«Не зарывай талант в землю — его закопают вместе с тобой», — говорил он, примеряя своё мнение на общественное, как левый ботинок на правую ногу. Где можно, он шёл наперекор, где нельзя — плыл против течения, и везде был посторонним. Однажды ему дали шанс, писательский интернационал заказал ему хвалебную оду. Ефим готовил её, засучив рукава, тщательно вплетая нотки правды в симфонию лжи.
В день его выступления лил дождь, ботинки жевали слякоть, а дорога удлинялась с каждым шагом. «Держи нос по ветру, а ухо востро», — напутствовал себя Ефим под стук трамвайных колёс. Он отсчитывал минуты, чихая в воротник, но всё-таки опоздал, в зале его уже ждали, развесив уши и оттопырив карманы, из которых, как детские хлопушки, извлекли ладони.
«В романе есть места как выверенные традицией, так и просто новаторские, — взобравшись на трибуну, отхлебнул он из стакана. В горле першило, сухость передалась словам. — Но то, что в нём выверено, не ново, а что ново — не выверено».

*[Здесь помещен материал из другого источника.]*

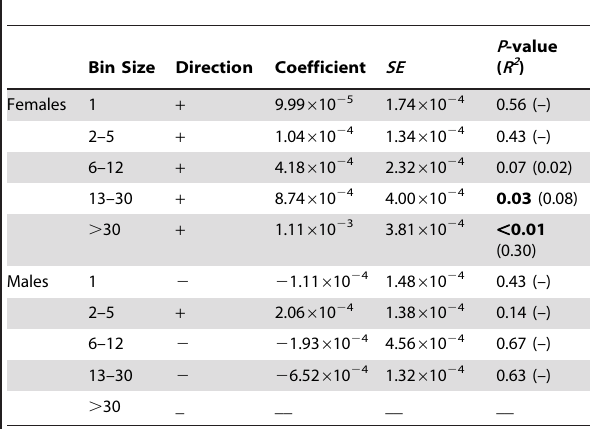
Table 3. Regression of daily probability of encounter with groups (binned by size) as a function of population size for elk in Riding Mountain National Park (2002–2004, 2007–2009).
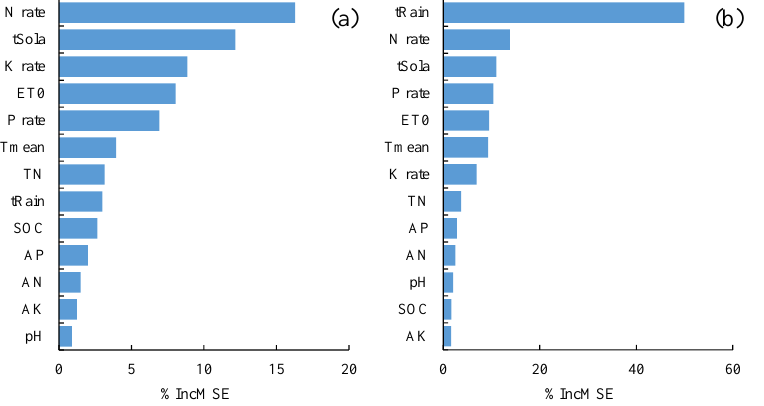
Figure 2. Grain yield and WP of various farming groups.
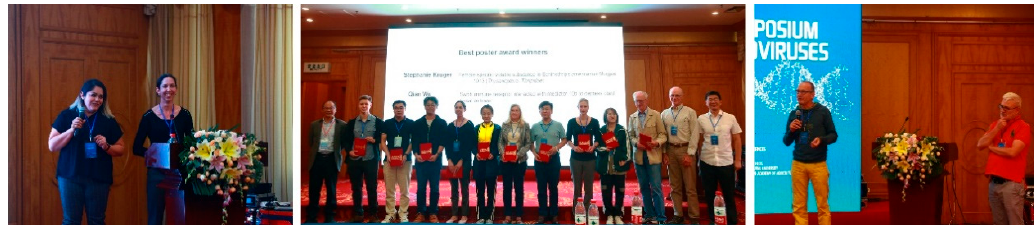
Figure 4. Highlights, best talk awards and best poster awards of this conference.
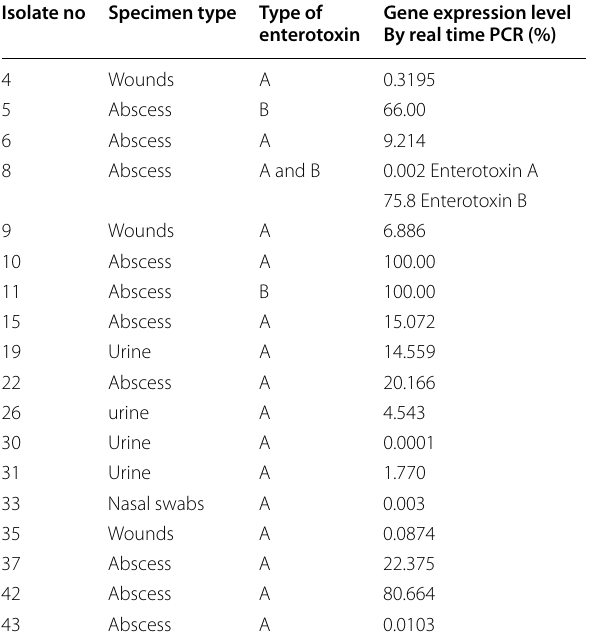
Table 4 Distribution of enterotoxin genes pattern and relative gene expression among isolation sources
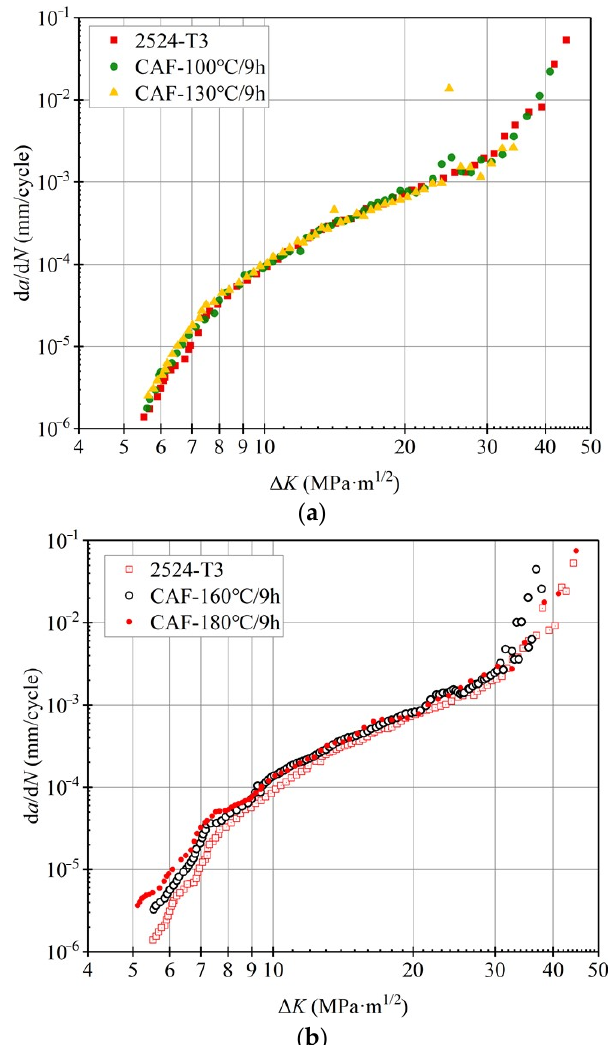
Figure 3. Fatigue-crack propagation rate da/dN- Δ K curves of 2524 aluminum alloy at different creep-aging temperatures: ( a ) 100 °C and 130 °C; ( b ) 160 °C and 180 °C.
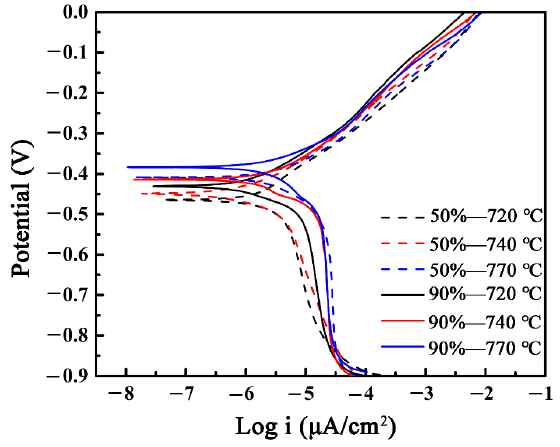
Figure 13. Potentiodynamic polarization curves of the experimental steels in 3.5 wt.% NaCl solution. Table 3. i corr , E corr values of specimens at 50% deformation with different annealing temperatures derived from the potentiodynamic curves.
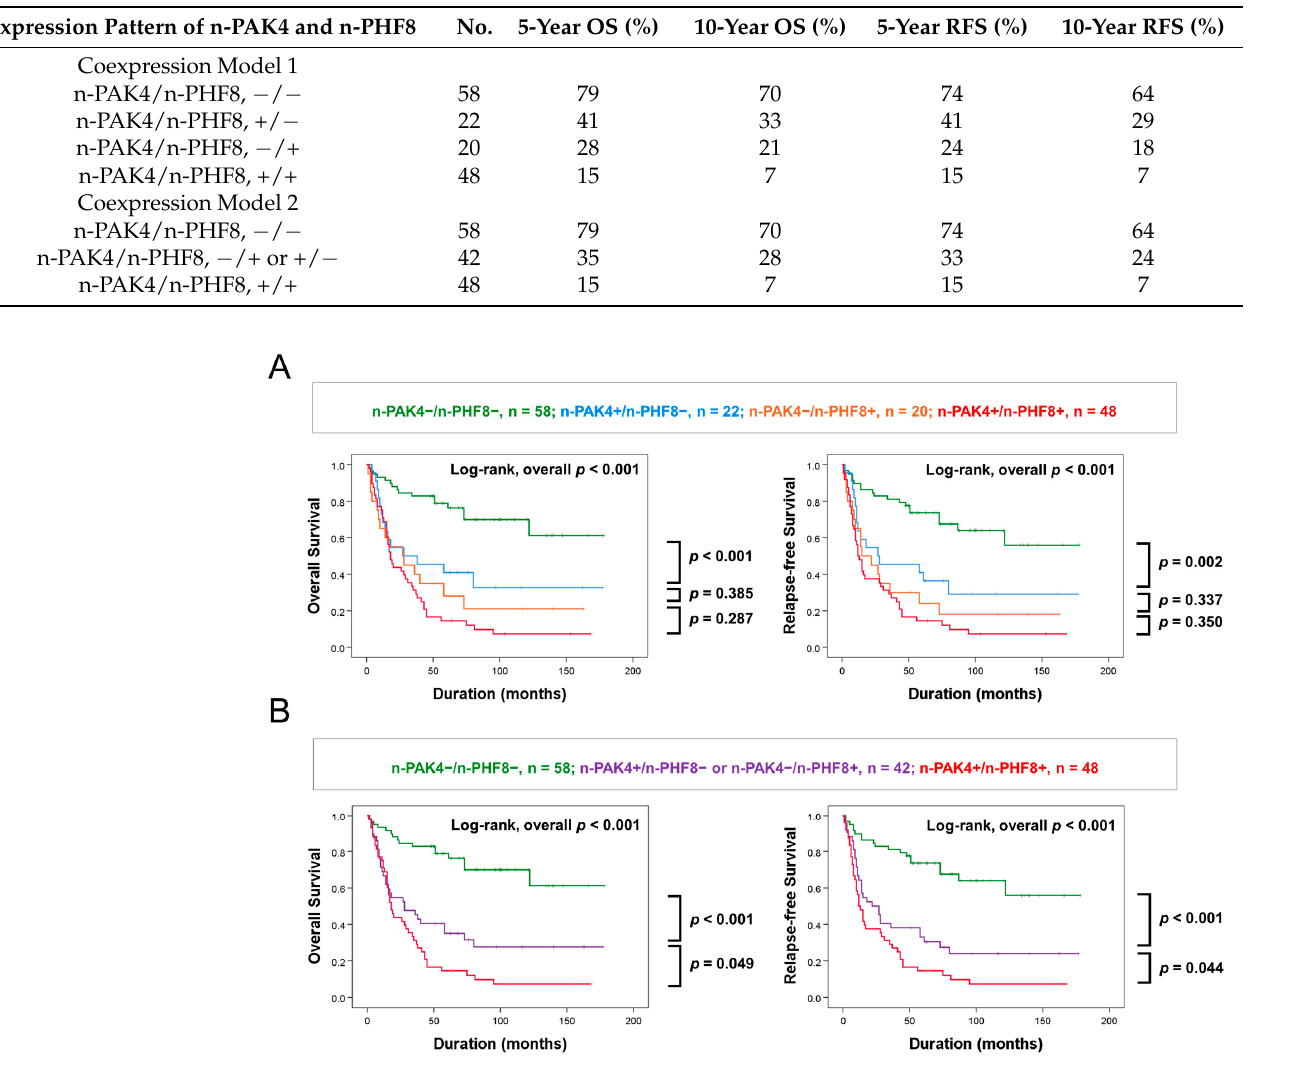
Figure 3. Kaplan–Meier survival analysis according to the combined expression pattern of n-PAK4 and n-PHF8. ( A ) Kaplan–Meier survival curves in four prognostic subgroups of GBCs according to the combined expression pattern of n-PAK4 and n-PHF8: [n-PAK4 − /n-PHF8 − ], [n-PAK4 + /n-PHF8 − ], [n-PAK4 − /n-PHF8 + ], and [n-PAK4 + /n-PHF8 + ] subgroups. ( B ) Survival analysis in three prognostic subgroups of GBCs: [n-PAK4 − /n-PHF8 − ], [n-PAK4 + /n-PHF8 - or n-PAK4 − /n-PHF8 + ], and [n-PAK4 + /n-PHF8 + ] subgroups. Table 5. Univariate and multivariate Cox regression analysis according to coexpression patterns of n-PAK4 and n-PHF8 in GBCs.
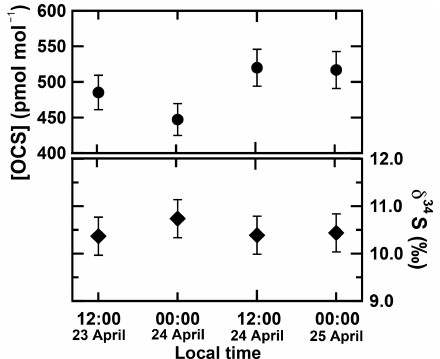
Figure 6. OCS concentrations and δ 34 S(OCS) values for atmo- spheric samples collected at the Suzukakedai campus of the Tokyo Institute of Technology located in Yokohama, Japan. The error bar is 6% for OCS concentration based on the precisions of syringe injection and flow rate of the diaphragm pump in the sampling sys- tem. The precision of δ 34 S is estimated from a 1 σ uncertainty of 0.4‰.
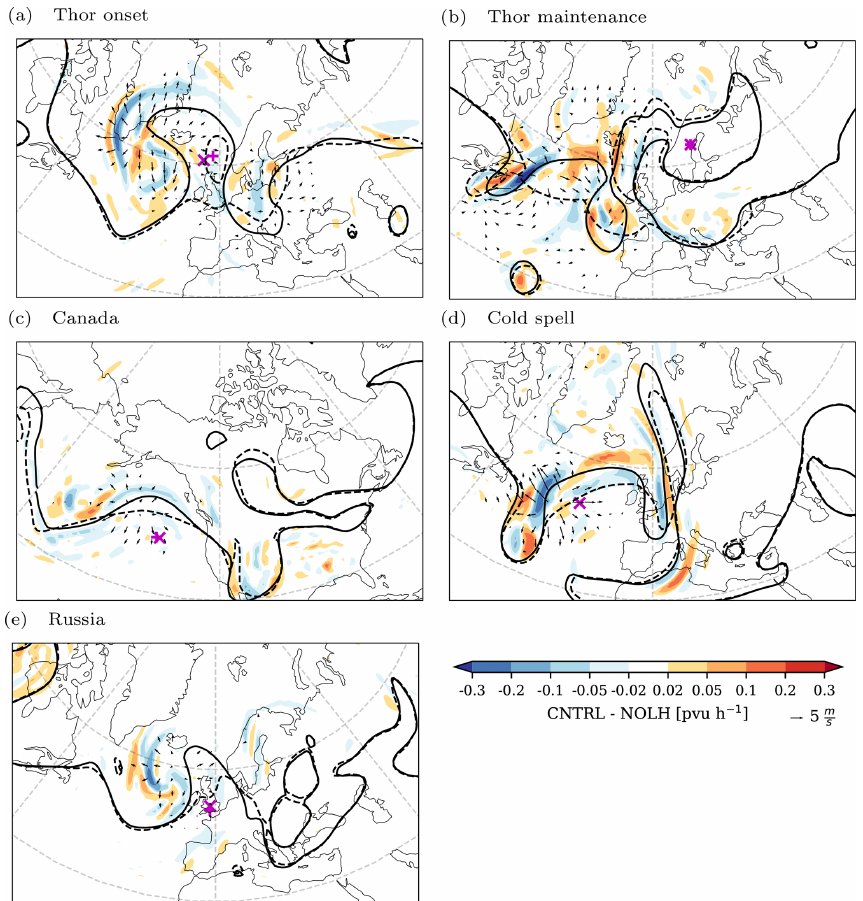
Figure 9. Difference (CNTRL–NOLH) in upper-level PV advection by the divergent (irrotational) wind ( v χ ·∇ PV, shaded in potential vorticity units per hour), difference in upper-level divergent wind (vectors only shown for wind speed larger than 1ms − 1 ), and upper-level 2pvu contour (solid for CNTRL, dashed for NOLH) after 3d model simulation for (a) Thor onset, (b) Thor maintenance, (c) Canada, (d) Cold spell, and (e) Russia. “x” and “ + ” show locations of blocking centers for CNTRL and NOLH,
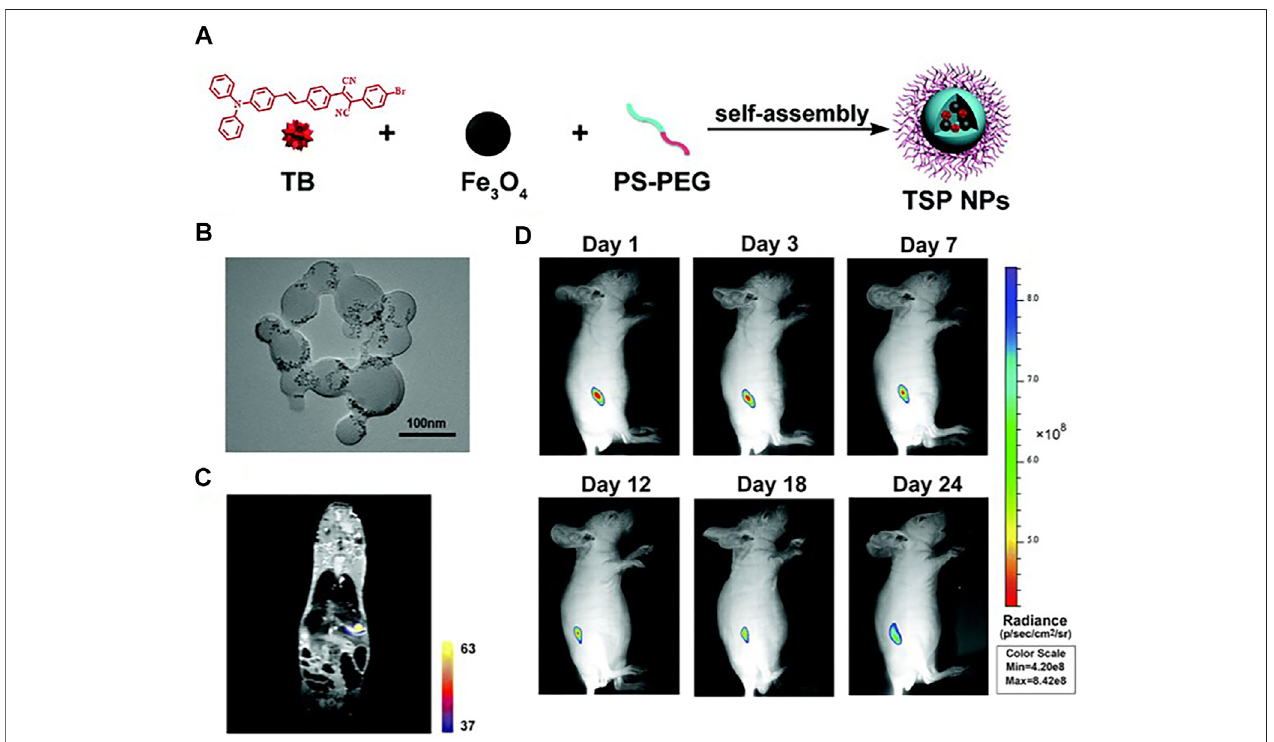
FIGURE 8 | (A) The fabrication of TSP NPs. (B) TEM image of TSP NPs. (C) MPI-MRI fusion images in vivo . (D) Representative in vivo fl uorescence images of the mouse subcutaneously injected with HuH-7 cells from day 0 to day 24. Reproduced with permission from Meng et al. (2019). Copyright 2019, Royal Society of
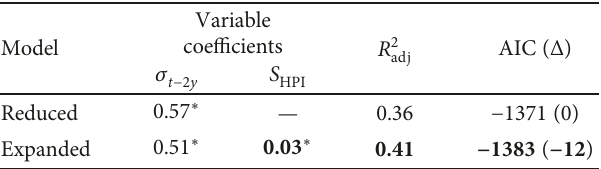
Figure 10: The cross-correlation function between the volatility of t estimated for the U.S. HPI index σ t and the SCC index S HPI the house price dataset. The observed cross-correlation function peaks around τ = 5 quarters and remains relatively high between τ = 2 and τ = 8 . Table 2: Regression analysis of the developed SCC index on the future realized market volatility, using reduced (without the SCC index S ) and expanded (including S ) models, performed on the U.S. house price data. Coe ffi cients signi fi cant at the 1% signi fi cance level are marked with an asterisk ( ∗ ). The respective adjusted R 2 measures and the Akaike information criterion (AIC) are also reported — including the AIC di ff erence ( Δ ) from the null (reduced)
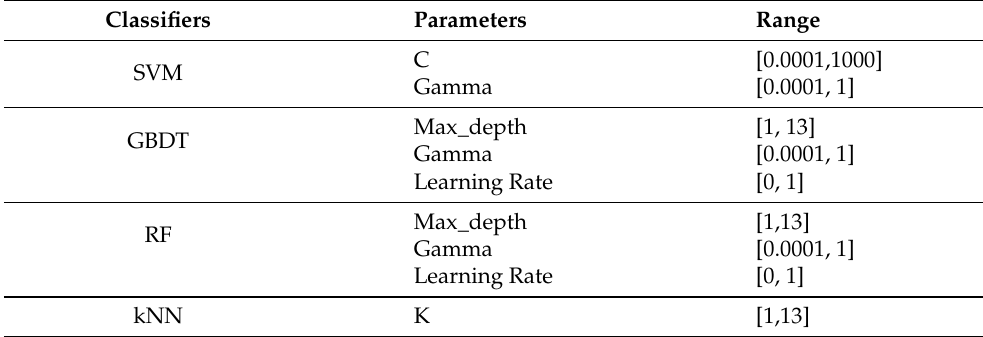
Table 2. The parameters of each classifier optimized using the MPA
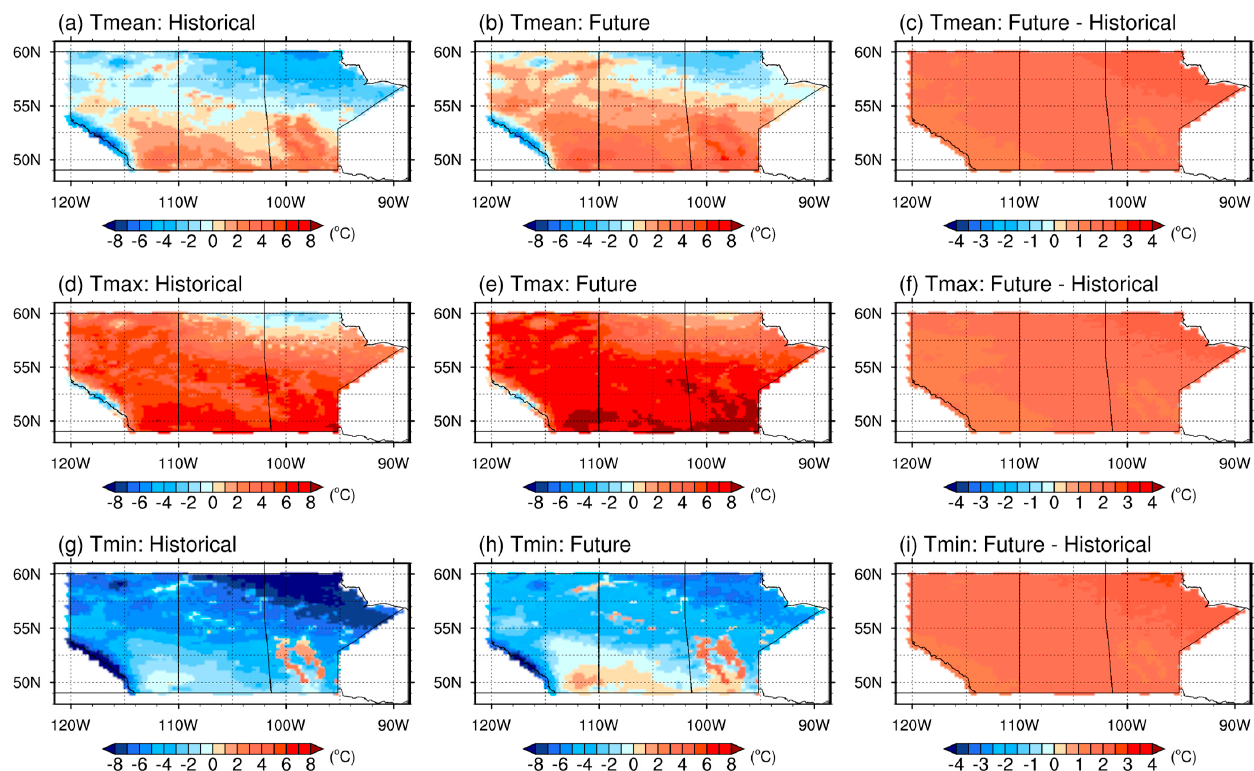
Figure 4. Projected variations of annual averages of T mean , T max , and T min for the period of 2066 to 2095 under RCP45. ( a , d , g ) show the historical distributions of T mean , T max , and T min , respectively; ( b , e , h ) show the future distributions of T mean , T max , and T min , respectively; ( c , f , i ) show the projected variations of V mean , V max , and V min , respectively.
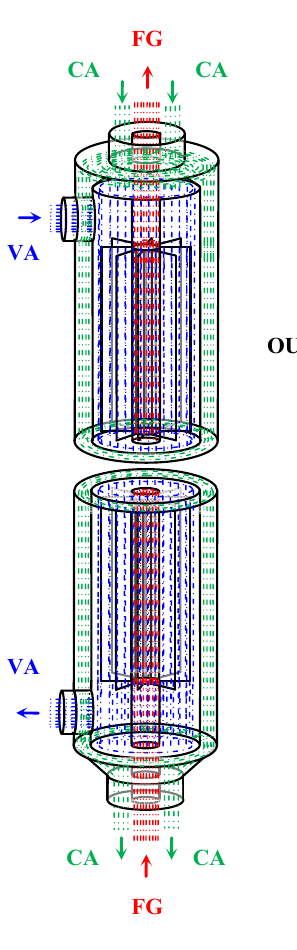
Figure 3 . Diagram of the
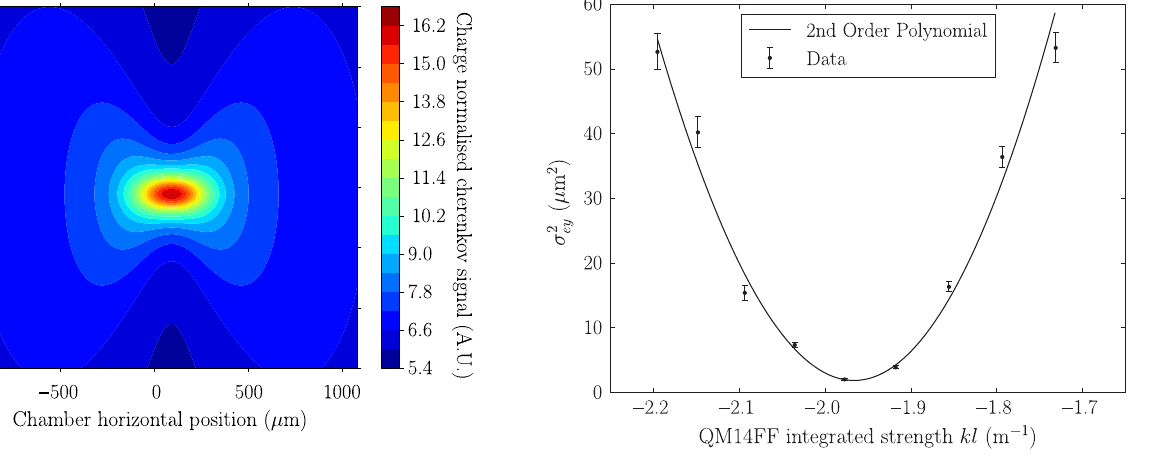
FIG. 23. Measured electron beam size squared as a function of QM14FF strength. The least squares fit to a parabola for the emittance extraction is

Он поднял стакан, предлагая запить пилюлю.
Выходил Ефим при гробовом молчании, а, возвращаясь в трамвае, причитал, как пономарь: «Слова на ветер — типун на язык.»
Ефим давно понял, что едят только простую пищу, а изысканную проносят мимо рта. «Популярные книги не отражают времени, а только пародируют, — цедил он, видя, как водят за нос чужие слова. — Подлинные летописи спят в безымянных могилах». Но в нём говорила зависть. Хотя он и отжимал слова, как взмокшую рубаху, пока с него самого не сходило семь потов, читатели разбегались от его строк, как зайцы, требуя одним словом убивать сразу двух.
«В искусстве, как на войне, — утешал он себя, — многие пропадают без вести».